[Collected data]

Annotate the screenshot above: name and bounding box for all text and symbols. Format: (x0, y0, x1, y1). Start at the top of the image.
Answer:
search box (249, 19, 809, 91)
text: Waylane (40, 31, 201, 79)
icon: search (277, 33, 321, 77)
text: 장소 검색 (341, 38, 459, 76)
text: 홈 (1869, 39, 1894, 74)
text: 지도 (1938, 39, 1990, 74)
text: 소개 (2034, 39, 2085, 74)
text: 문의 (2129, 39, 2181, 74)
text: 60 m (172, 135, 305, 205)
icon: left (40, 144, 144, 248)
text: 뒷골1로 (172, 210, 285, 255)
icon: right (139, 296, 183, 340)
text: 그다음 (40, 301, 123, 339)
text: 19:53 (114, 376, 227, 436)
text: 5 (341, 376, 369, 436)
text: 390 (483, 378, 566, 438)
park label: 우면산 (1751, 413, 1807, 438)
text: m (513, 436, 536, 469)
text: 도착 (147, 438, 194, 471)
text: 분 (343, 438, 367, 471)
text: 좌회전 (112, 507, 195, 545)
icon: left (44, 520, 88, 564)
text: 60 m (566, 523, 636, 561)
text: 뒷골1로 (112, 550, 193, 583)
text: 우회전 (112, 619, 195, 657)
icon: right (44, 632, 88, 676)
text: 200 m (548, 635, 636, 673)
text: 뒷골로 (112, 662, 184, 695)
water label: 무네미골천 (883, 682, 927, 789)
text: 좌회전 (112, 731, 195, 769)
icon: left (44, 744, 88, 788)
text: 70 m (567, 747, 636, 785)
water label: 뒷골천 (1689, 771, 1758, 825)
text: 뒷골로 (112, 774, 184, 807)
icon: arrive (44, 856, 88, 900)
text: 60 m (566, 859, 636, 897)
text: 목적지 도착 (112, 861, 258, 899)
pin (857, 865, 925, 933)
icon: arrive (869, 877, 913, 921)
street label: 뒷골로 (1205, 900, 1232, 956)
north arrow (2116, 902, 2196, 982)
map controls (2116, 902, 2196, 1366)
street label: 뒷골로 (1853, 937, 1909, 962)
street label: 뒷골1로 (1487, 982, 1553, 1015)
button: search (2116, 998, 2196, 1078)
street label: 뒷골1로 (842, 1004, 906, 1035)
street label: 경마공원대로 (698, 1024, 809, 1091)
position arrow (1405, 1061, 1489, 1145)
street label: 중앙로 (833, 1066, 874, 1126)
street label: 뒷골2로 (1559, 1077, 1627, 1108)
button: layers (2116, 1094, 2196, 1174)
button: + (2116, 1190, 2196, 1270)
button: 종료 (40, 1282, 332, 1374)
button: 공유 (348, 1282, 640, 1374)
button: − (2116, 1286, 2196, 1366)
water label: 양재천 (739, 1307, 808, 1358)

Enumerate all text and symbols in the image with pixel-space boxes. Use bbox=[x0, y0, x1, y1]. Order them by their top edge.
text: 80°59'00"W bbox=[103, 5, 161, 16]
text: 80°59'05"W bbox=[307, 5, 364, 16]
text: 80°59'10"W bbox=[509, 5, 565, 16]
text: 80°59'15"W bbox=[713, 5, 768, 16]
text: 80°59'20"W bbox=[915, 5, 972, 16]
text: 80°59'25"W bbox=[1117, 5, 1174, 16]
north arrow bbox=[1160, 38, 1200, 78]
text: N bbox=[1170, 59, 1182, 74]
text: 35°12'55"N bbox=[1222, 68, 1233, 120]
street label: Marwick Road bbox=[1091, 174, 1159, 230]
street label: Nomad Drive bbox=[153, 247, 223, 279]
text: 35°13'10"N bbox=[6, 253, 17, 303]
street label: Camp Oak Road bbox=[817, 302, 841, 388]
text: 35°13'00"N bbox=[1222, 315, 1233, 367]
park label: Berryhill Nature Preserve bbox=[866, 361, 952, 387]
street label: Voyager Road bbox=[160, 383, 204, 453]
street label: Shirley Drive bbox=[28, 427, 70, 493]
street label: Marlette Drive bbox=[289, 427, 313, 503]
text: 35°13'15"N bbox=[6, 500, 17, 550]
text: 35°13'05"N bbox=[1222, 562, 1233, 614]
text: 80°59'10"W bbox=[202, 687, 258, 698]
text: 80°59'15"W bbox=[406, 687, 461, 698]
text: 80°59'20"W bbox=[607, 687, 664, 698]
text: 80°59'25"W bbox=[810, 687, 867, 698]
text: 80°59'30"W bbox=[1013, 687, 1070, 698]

__Problem to solve__
In the records above, find each line that mentions the string "icon", then copy it.

__Result for this task__
icon: search (277, 33, 321, 77)
icon: left (40, 144, 144, 248)
icon: right (139, 296, 183, 340)
icon: left (44, 520, 88, 564)
icon: right (44, 632, 88, 676)
icon: left (44, 744, 88, 788)
icon: arrive (44, 856, 88, 900)
icon: arrive (869, 877, 913, 921)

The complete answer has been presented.